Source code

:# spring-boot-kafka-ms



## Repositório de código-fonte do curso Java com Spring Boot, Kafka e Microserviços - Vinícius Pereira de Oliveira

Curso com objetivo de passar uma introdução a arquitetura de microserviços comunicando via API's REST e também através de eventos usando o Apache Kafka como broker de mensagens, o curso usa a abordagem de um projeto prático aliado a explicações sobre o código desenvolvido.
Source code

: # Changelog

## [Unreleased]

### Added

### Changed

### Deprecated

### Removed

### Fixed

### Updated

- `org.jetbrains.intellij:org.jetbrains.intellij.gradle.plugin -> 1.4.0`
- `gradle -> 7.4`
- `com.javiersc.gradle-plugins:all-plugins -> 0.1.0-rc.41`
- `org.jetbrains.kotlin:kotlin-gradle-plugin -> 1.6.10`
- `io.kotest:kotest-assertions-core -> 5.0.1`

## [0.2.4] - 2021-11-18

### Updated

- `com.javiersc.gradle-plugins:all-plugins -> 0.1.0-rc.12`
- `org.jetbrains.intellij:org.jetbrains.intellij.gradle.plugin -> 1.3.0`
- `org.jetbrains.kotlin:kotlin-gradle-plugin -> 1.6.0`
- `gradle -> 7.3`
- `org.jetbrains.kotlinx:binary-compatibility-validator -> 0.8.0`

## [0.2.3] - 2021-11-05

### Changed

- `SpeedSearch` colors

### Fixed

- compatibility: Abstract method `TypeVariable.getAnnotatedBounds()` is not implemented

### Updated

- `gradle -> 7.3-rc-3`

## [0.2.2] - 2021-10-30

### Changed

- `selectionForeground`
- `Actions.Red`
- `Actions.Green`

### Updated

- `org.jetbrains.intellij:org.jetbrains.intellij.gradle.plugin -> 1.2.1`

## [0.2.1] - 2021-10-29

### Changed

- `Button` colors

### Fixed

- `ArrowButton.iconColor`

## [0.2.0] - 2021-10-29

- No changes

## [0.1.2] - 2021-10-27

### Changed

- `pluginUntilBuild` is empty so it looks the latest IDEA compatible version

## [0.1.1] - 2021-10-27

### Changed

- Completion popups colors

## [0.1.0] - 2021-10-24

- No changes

____

» **What is required**:
The lines to show are those in the data above that include "compatibility".

» **Answer section**:
- `org.jetbrains.kotlinx:binary-compatibility-validator -> 0.8.0`
- compatibility: Abstract method `TypeVariable.getAnnotatedBounds()` is not implemented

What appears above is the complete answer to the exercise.